§ Data entries
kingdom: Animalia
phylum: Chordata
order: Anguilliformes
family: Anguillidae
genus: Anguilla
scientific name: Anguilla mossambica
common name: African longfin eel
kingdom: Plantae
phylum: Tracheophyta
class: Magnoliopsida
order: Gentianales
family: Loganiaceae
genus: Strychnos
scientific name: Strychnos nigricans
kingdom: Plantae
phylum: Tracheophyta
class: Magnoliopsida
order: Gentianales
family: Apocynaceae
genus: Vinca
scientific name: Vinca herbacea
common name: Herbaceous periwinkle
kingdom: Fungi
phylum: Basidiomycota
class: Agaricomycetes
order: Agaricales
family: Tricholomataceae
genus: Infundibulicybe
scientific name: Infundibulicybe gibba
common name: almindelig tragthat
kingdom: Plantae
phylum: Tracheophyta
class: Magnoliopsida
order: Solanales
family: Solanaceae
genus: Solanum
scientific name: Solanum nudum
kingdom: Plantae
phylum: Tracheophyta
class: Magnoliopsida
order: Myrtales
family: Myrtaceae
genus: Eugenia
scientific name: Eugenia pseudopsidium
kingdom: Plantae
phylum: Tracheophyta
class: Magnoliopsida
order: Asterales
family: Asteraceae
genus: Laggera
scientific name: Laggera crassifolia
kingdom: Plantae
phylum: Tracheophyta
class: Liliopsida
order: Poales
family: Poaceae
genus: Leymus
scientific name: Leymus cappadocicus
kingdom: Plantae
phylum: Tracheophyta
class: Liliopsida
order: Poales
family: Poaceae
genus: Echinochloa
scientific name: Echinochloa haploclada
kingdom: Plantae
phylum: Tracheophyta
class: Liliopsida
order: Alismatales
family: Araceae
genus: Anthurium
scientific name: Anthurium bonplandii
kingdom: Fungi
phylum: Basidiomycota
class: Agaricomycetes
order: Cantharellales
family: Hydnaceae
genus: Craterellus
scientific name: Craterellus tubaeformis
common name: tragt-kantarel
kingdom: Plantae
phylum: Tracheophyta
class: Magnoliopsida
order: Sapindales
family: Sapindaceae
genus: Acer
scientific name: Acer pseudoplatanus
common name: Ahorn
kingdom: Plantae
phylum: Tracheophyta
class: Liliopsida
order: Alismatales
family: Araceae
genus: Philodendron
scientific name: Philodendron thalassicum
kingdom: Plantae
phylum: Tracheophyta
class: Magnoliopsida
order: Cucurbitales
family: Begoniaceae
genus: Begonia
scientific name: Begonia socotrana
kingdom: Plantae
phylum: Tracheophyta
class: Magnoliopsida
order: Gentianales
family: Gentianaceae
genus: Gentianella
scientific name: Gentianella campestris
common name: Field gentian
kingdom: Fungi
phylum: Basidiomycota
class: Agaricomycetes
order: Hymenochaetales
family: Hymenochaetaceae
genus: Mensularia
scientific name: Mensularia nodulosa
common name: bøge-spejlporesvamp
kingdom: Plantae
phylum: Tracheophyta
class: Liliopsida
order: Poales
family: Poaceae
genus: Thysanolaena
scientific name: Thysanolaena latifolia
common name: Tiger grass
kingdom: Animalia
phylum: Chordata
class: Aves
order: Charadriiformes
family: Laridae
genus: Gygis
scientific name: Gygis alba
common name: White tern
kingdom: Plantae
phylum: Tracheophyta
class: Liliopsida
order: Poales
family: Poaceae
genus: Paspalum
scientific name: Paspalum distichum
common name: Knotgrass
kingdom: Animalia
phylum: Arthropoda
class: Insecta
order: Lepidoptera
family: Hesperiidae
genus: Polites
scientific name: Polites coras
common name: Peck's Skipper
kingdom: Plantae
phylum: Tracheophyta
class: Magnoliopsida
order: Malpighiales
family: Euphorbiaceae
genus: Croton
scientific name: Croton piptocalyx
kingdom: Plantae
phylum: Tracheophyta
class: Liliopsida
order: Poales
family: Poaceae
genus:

§ Aim
Arrange every line from all the items above as one numbered list, leaving out any blank lines.

§ Written solution
1. kingdom: Animalia
2. phylum: Chordata
3. order: Anguilliformes
4. family: Anguillidae
5. genus: Anguilla
6. scientific name: Anguilla mossambica
7. common name: African longfin eel
8. kingdom: Plantae
9. phylum: Tracheophyta
10. class: Magnoliopsida
11. order: Gentianales
12. family: Loganiaceae
13. genus: Strychnos
14. scientific name: Strychnos nigricans
15. kingdom: Plantae
16. phylum: Tracheophyta
17. class: Magnoliopsida
18. order: Gentianales
19. family: Apocynaceae
20. genus: Vinca
21. scientific name: Vinca herbacea
22. common name: Herbaceous periwinkle
23. kingdom: Fungi
24. phylum: Basidiomycota
25. class: Agaricomycetes
26. order: Agaricales
27. family: Tricholomataceae
28. genus: Infundibulicybe
29. scientific name: Infundibulicybe gibba
30. common name: almindelig tragthat
31. kingdom: Plantae
32. phylum: Tracheophyta
33. class: Magnoliopsida
34. order: Solanales
35. family: Solanaceae
36. genus: Solanum
37. scientific name: Solanum nudum
38. kingdom: Plantae
39. phylum: Tracheophyta
40. class: Magnoliopsida
41. order: Myrtales
42. family: Myrtaceae
43. genus: Eugenia
44. scientific name: Eugenia pseudopsidium
45. kingdom: Plantae
46. phylum: Tracheophyta
47. class: Magnoliopsida
48. order: Asterales
49. family: Asteraceae
50. genus: Laggera
51. scientific name: Laggera crassifolia
52. kingdom: Plantae
53. phylum: Tracheophyta
54. class: Liliopsida
55. order: Poales
56. family: Poaceae
57. genus: Leymus
58. scientific name: Leymus cappadocicus
59. kingdom: Plantae
60. phylum: Tracheophyta
61. class: Liliopsida
62. order: Poales
63. family: Poaceae
64. genus: Echinochloa
65. scientific name: Echinochloa haploclada
66. kingdom: Plantae
67. phylum: Tracheophyta
68. class: Liliopsida
69. order: Alismatales
70. family: Araceae
71. genus: Anthurium
72. scientific name: Anthurium bonplandii
73. kingdom: Fungi
74. phylum: Basidiomycota
75. class: Agaricomycetes
76. order: Cantharellales
77. family: Hydnaceae
78. genus: Craterellus
79. scientific name: Craterellus tubaeformis
80. common name: tragt-kantarel
81. kingdom: Plantae
82. phylum: Tracheophyta
83. class: Magnoliopsida
84. order: Sapindales
85. family: Sapindaceae
86. genus: Acer
87. scientific name: Acer pseudoplatanus
88. common name: Ahorn
89. kingdom: Plantae
90. phylum: Tracheophyta
91. class: Liliopsida
92. order: Alismatales
93. family: Araceae
94. genus: Philodendron
95. scientific name: Philodendron thalassicum
96. kingdom: Plantae
97. phylum: Tracheophyta
98. class: Magnoliopsida
99. order: Cucurbitales
100. family: Begoniaceae
101. genus: Begonia
102. scientific name: Begonia socotrana
103. kingdom: Plantae
104. phylum: Tracheophyta
105. class: Magnoliopsida
106. order: Gentianales
107. family: Gentianaceae
108. genus: Gentianella
109. scientific name: Gentianella campestris
110. common name: Field gentian
111. kingdom: Fungi
112. phylum: Basidiomycota
113. class: Agaricomycetes
114. order: Hymenochaetales
115. family: Hymenochaetaceae
116. genus: Mensularia
117. scientific name: Mensularia nodulosa
118. common name: bøge-spejlporesvamp
119. kingdom: Plantae
120. phylum: Tracheophyta
121. class: Liliopsida
122. order: Poales
123. family: Poaceae
124. genus: Thysanolaena
125. scientific name: Thysanolaena latifolia
126. common name: Tiger grass
127. kingdom: Animalia
128. phylum: Chordata
129. class: Aves
130. order: Charadriiformes
131. family: Laridae
132. genus: Gygis
133. scientific name: Gygis alba
134. common name: White tern
135. kingdom: Plantae
136. phylum: Tracheophyta
137. class: Liliopsida
138. order: Poales
139. family: Poaceae
140. genus: Paspalum
141. scientific name: Paspalum distichum
142. common name: Knotgrass
143. kingdom: Animalia
144. phylum: Arthropoda
145. class: Insecta
146. order: Lepidoptera
147. family: Hesperiidae
148. genus: Polites
149. scientific name: Polites coras
150. common name: Peck's Skipper
151. kingdom: Plantae
152. phylum: Tracheophyta
153. class: Magnoliopsida
154. order: Malpighiales
155. family: Euphorbiaceae
156. genus: Croton
157. scientific name: Croton piptocalyx
158. kingdom: Plantae
159. phylum: Tracheophyta
160. class: Liliopsida
161. order: Poales
162. family: Poaceae
163. genus:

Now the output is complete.